Kryssi: I love a lot of Japanese underground guitarists.. too many to mention.. but some are Michio Kurihara, Rinji Fukuoka, Takashi Mizutani, and Jojo Hiroshige… I also love Neil Young! and a lot of free-form bands from the Northeast have crazy shredders like all those Twisted Village bands with Wayne and Kate shredding.. also Sunburned, and Burnt Hills. So all that has probably been influential.

Dan: My list includes guitarists that I’ve seen play live in the recent past: Anthony Pasquarosa, Mdou Moctar, Neil Young, Danny Jhonston (Los Mirlos), Wayne Rogers/Kate Biggar (Major Stars), Salmou “Doueh” Baamar (Group Doueh), Charlie Saufley (Heron Oblivion), and Kawabata Makoto (Acid Mother’s Temple). 

What’s it like for you all, as guitarists, playing together and how do you think the way y’all approach playing and writing songs complements each other?
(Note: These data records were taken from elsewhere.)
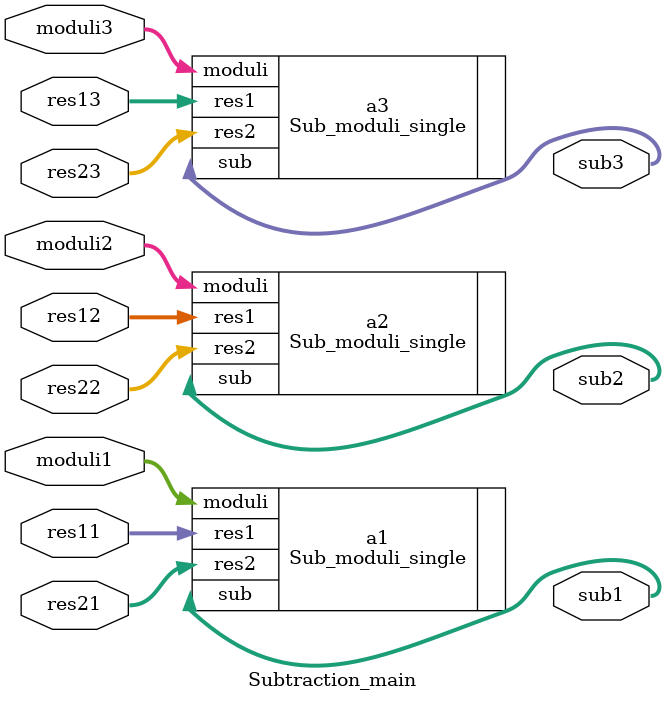
<source format=v>
`timescale 1ns / 1ps
module Subtraction_main(
	 input [2:0] res11,
    input [2:0] res12,
    input [2:0] res13,
    input [2:0] res21,
    input [2:0] res22,
    input [2:0] res23,
    input [2:0] moduli1,
    input [2:0] moduli2,
    input [2:0] moduli3,
    output [2:0] sub1,
    output [2:0] sub2,
    output [2:0] sub3
	 
	 );
	 Sub_moduli_single a1(.res1(res11) , .res2(res21), .moduli(moduli1), .sub(sub1));
	 Sub_moduli_single a2(.res1(res12) , .res2(res22), .moduli(moduli2), .sub(sub2));
	 Sub_moduli_single a3(.res1(res13) , .res2(res23), .moduli(moduli3), .sub(sub3));


endmodule

</source>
Kryssi: We’ve been playing for a really long time so I think my playing has probably been shaped by playing with Dan .. and Rick and Ross too. We have I guess a pretty free approach and we just encourage each other to play however we want.
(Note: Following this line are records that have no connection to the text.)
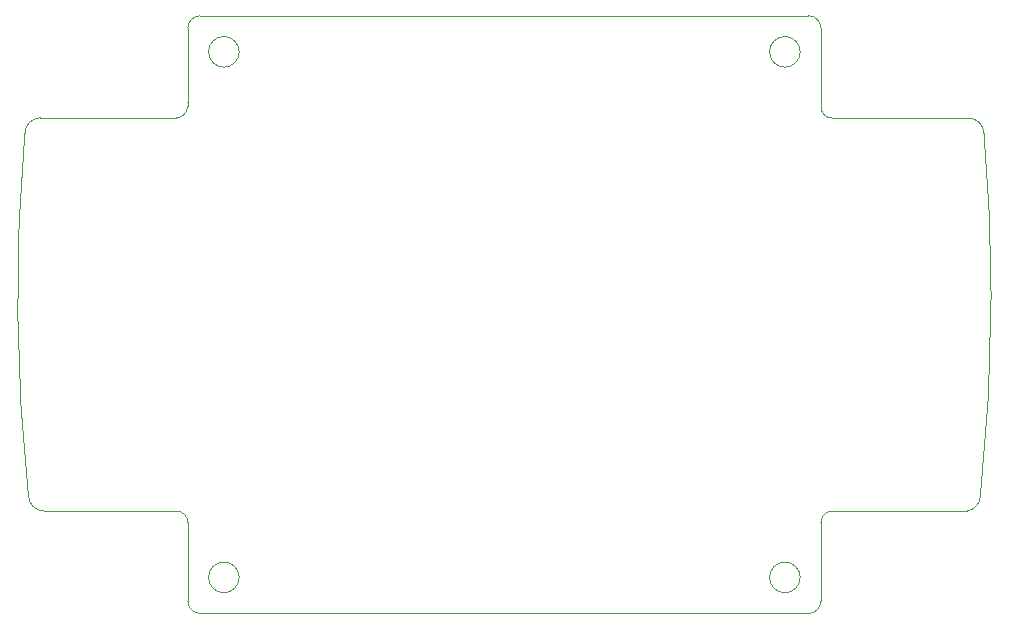
<source format=gko>
G04 Layer_Color=16711935*
%FSLAX44Y44*%
%MOMM*%
G71*
G01*
G75*
%ADD83C,0.1000*%
%ADD84C,0.1000*%
D83*
X955Y-10598D02*
G03*
X13955Y2402I0J13000D01*
G01*
D02*
G03*
X955Y15402I-13000J0D01*
G01*
D02*
G03*
X-12045Y2402I0J-13000D01*
G01*
D02*
G03*
X955Y-10598I13000J0D01*
G01*
X475955Y434402D02*
G03*
X488955Y447402I0J13000D01*
G01*
D02*
G03*
X475955Y460402I-13000J0D01*
G01*
D02*
G03*
X462955Y447402I0J-13000D01*
G01*
D02*
G03*
X475955Y434402I13000J0D01*
G01*
Y-10598D02*
G03*
X488955Y2402I0J13000D01*
G01*
D02*
G03*
X475955Y15402I-13000J0D01*
G01*
D02*
G03*
X462955Y2402I0J-13000D01*
G01*
D02*
G03*
X475955Y-10598I13000J0D01*
G01*
X955Y434402D02*
G03*
X13955Y447402I0J13000D01*
G01*
D02*
G03*
X955Y460402I-13000J0D01*
G01*
D02*
G03*
X-12045Y447402I0J-13000D01*
G01*
D02*
G03*
X955Y434402I13000J0D01*
G01*
X-164503Y71719D02*
G03*
X-151440Y58655I13203J138D01*
G01*
X-164519Y71802D02*
G03*
X-164503Y71719I501J54D01*
G01*
X-167576Y378350D02*
G03*
X-164519Y71802I1573578J-137596D01*
G01*
X-167501Y378575D02*
G03*
X-167576Y378350I426J-268D01*
G01*
X-154566Y391501D02*
G03*
X-167501Y378575I266J-13201D01*
G01*
X-154300Y391577D02*
G03*
X-154566Y391501I0J-504D01*
G01*
X-39295Y391577D02*
G03*
X-29799Y401073I0J9496D01*
G01*
X-29549Y401508D02*
G03*
X-29799Y401073I254J-435D01*
G01*
X-29549Y404622D02*
G03*
X-29549Y404617I504J0D01*
G01*
X-19045Y477906D02*
G03*
X-29549Y467402I0J-10504D01*
G01*
X506459D02*
G03*
X495955Y477906I-10504J0D01*
G01*
X506459Y400823D02*
G03*
X515950Y391327I9496J0D01*
G01*
D02*
G03*
X515955Y391327I5J9496D01*
G01*
Y391327D02*
G03*
X515950Y391327I0J-504D01*
G01*
X644501Y378398D02*
G03*
X631300Y391327I-13201J-275D01*
G01*
X644576Y378174D02*
G03*
X644501Y378398I-502J-44D01*
G01*
X650581Y240578D02*
G03*
X644576Y378174I-1579583J0D01*
G01*
X641519Y71625D02*
G03*
X650581Y240578I-1570521J168953D01*
G01*
X641503Y71543D02*
G03*
X641519Y71625I-485J137D01*
G01*
X630372Y58641D02*
G03*
X641503Y71543I-2071J13040D01*
G01*
X630000Y58477D02*
G03*
X630372Y58641I0J504D01*
G01*
X515955Y58477D02*
G03*
X515950Y58477I0J-9496D01*
G01*
D02*
G03*
X506459Y48981I5J-9496D01*
G01*
X495955Y-28102D02*
G03*
X506459Y-17598I0J10504D01*
G01*
X-29549D02*
G03*
X-19045Y-28102I10504J0D01*
G01*
X-29549Y48981D02*
G03*
X-29549Y48986I-9496J0D01*
G01*
D02*
G03*
X-39045Y58477I-9496J-5D01*
G01*
X-39411Y58635D02*
G03*
X-39045Y58477I366J346D01*
G01*
X-151440Y58655D02*
G03*
X-151300Y58635I140J484D01*
G01*
X-164519Y71802D02*
Y71802D01*
X-167576Y378350D02*
X-167576D01*
X-167501Y378575D02*
X-167501D01*
X-154300Y391577D02*
X-39295D01*
X-29549Y401508D02*
Y404622D01*
Y404617D02*
Y404622D01*
X-29549Y404622D02*
Y467402D01*
X-19045Y477906D02*
X495955D01*
X506459Y467402D02*
X506459D01*
X506459Y400823D02*
Y467402D01*
X515950Y391327D02*
X515955D01*
Y391327D02*
X631300D01*
X644501Y378398D02*
X644501D01*
X644576Y378174D02*
X644576D01*
X641519Y71625D02*
Y71625D01*
X515955Y58477D02*
X630000D01*
X515955D02*
Y58477D01*
X506459Y48981D02*
X506459Y-17598D01*
X-19045Y-28102D02*
X495955D01*
X-29549Y-17598D02*
Y48981D01*
X-29549D01*
X-151300Y58635D02*
X-39411D01*
D84*
X-29549Y404622D02*
D03*
M02*

</source>
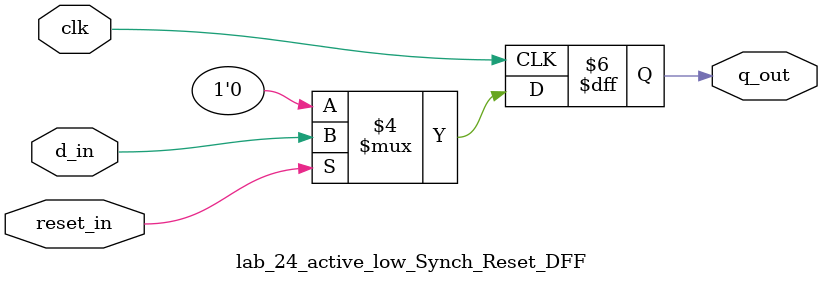
<source format=v>
`timescale 1ns / 1ps


module lab_24_active_low_Synch_Reset_DFF(
                            input d_in,
                            input clk,
                            input reset_in,
                            output reg q_out                       
    );
    
    always @(posedge clk)
    begin
            if(!reset_in)
                q_out <= 1'b0;
            else
                q_out <= d_in;
    end
endmodule

</source>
Dan: When Kryssi is soloing, I switch from playing rhythm to playing structured, simple solos. But when her lead starts to carry me away, I solo blind. I’ll often come in with an idea for a song that I have a two-minute demo for, and after playing it a few times, Kryssi, Rick, and Ross turn it into something far more expansive, thoughtful, and beautiful than I intended. 
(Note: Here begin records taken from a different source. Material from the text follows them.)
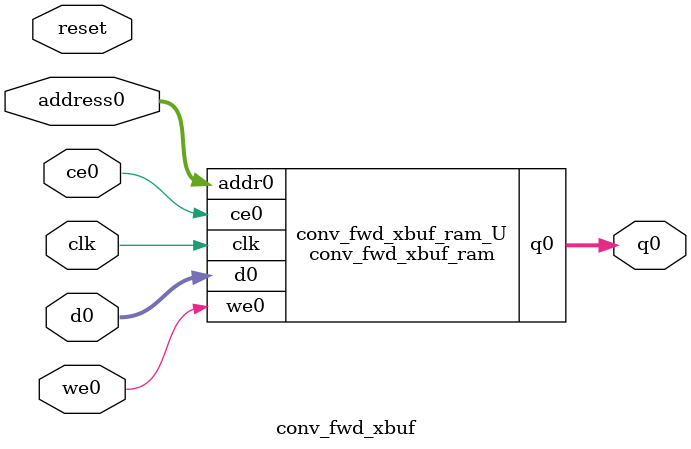
<source format=v>
`timescale 1 ns / 1 ps
module conv_fwd_xbuf_ram (addr0, ce0, d0, we0, q0,  clk);

parameter DWIDTH = 32;
parameter AWIDTH = 17;
parameter MEM_SIZE = 100000;

input[AWIDTH-1:0] addr0;
input ce0;
input[DWIDTH-1:0] d0;
input we0;
output reg[DWIDTH-1:0] q0;
input clk;

reg [DWIDTH-1:0] ram[0:MEM_SIZE-1];




always @(posedge clk)  
begin 
    if (ce0) begin
        if (we0) 
            ram[addr0] <= d0; 
        q0 <= ram[addr0];
    end
end


endmodule

`timescale 1 ns / 1 ps
module conv_fwd_xbuf(
    reset,
    clk,
    address0,
    ce0,
    we0,
    d0,
    q0);

parameter DataWidth = 32'd32;
parameter AddressRange = 32'd100000;
parameter AddressWidth = 32'd17;
input reset;
input clk;
input[AddressWidth - 1:0] address0;
input ce0;
input we0;
input[DataWidth - 1:0] d0;
output[DataWidth - 1:0] q0;



conv_fwd_xbuf_ram conv_fwd_xbuf_ram_U(
    .clk( clk ),
    .addr0( address0 ),
    .ce0( ce0 ),
    .we0( we0 ),
    .d0( d0 ),
    .q0( q0 ));

endmodule


</source>
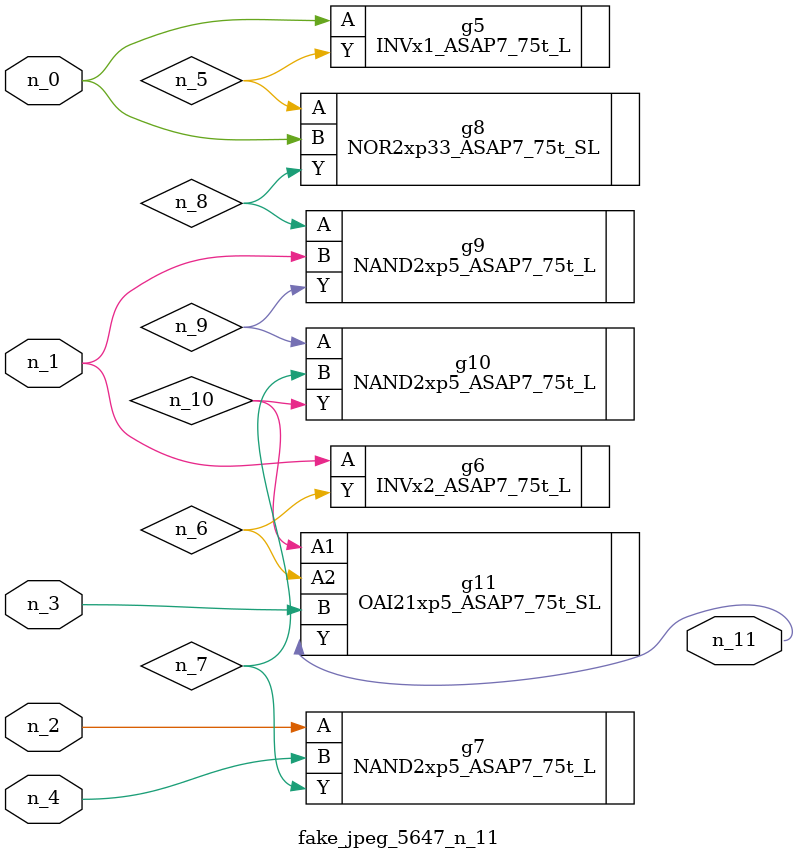
<source format=v>
module fake_jpeg_5647_n_11 (n_3, n_2, n_1, n_0, n_4, n_11);

input n_3;
input n_2;
input n_1;
input n_0;
input n_4;

output n_11;

wire n_10;
wire n_8;
wire n_9;
wire n_6;
wire n_5;
wire n_7;

INVx1_ASAP7_75t_L g5 ( 
.A(n_0),
.Y(n_5)
);

INVx2_ASAP7_75t_L g6 ( 
.A(n_1),
.Y(n_6)
);

NAND2xp5_ASAP7_75t_L g7 ( 
.A(n_2),
.B(n_4),
.Y(n_7)
);

NOR2xp33_ASAP7_75t_SL g8 ( 
.A(n_5),
.B(n_0),
.Y(n_8)
);

NAND2xp5_ASAP7_75t_L g9 ( 
.A(n_8),
.B(n_1),
.Y(n_9)
);

NAND2xp5_ASAP7_75t_L g10 ( 
.A(n_9),
.B(n_7),
.Y(n_10)
);

OAI21xp5_ASAP7_75t_SL g11 ( 
.A1(n_10),
.A2(n_6),
.B(n_3),
.Y(n_11)
);


endmodule
</source>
I usually don’t go down gear rabbit holes, but I’m curious what your favorite guitar you’ve had or played is? I’m also guitar shopping right now so maybe I’m just looking for recommendations – ha!

Kryssi: I have a Fender Telecaster and I feel pretty attached to it. I’m not really a guitar person. I’m a little jealous of this fake telecaster Dan got at a garage sale called The Stinger. I recommend it.

Dan: I also play a telecaster in the band. For years, I played a Guild semi-hollow body from the early ’60s, but as we got louder, the Guild began to get lost in the mix. I got the telecaster to cut through. I like that me and Kryssi play Fender guitars into Fender amps. I also always own a Guild acoustic— love the 70’s ones. 

Y’all have been getting back to playing shows again lately. How’s that felt? What did you miss most about playing live? 

Kryssi: We played four shows this year and I was very grateful that we were able to do that. I missed seeing my friends the most and I hope we can play more next year. I was also really into the space that we had last year to record tons of weird music together with nothing but nothing on the horizon, and I hope we can somehow keep up with that too.

Dan: I really enjoyed playing outdoor shows this year. When you play music outside it feels timeless like you could be playing in any era. 

Couple of specific questions for each of you… Dan – what prompted those two home recording/duo releases last year on C/Site? I’m a huge fan of both and especially appreciate how different they are. Any plans for future editions?

Dan: Oh, thanks. I have a back catalog of solo home recordings, but with those two C/Site releases, I started collaborating with my friends. Currently, I’m working on new songs with David Shapiro, but in the future, I’ll be looking to make collab recordings with the rest of our dirt pile family in New Haven. 

Kryssi/Headroom by Ethan Miller

Kryssi – any new Headroom recordings (or a new album!?) on the way?

Kryssi: Nothing in the works yet

Also, can you tell a little bit about how you ended up doing that record with Kawaguchi Masami? Sonically, it really is a match made in heaven. 

Kryssi: In 2016 I went to Tokyo for a week with a friend and got to see New Rock Syndicate play. I gave him a cd and we became friends. I was really glad he wanted to make an album but also was intimidated because I have a deep respect for him and his playing. 

So what’s on the horizon for Mountain Movers? That’s super exciting about the new stuff getting into even weirder zones! I can’t wait to hear it. 

Kryssi: We are going to finish mixing most of our backlog of recordings and then eventually we are going to try and get a new van. Maybe by that time we can go play some more shows.

Dan: Right now we are focused on mixing a ton of jams and a handful of songs we recorded at our practice space in 2021. Looking to turn this mess into a new record as well as other potential releases.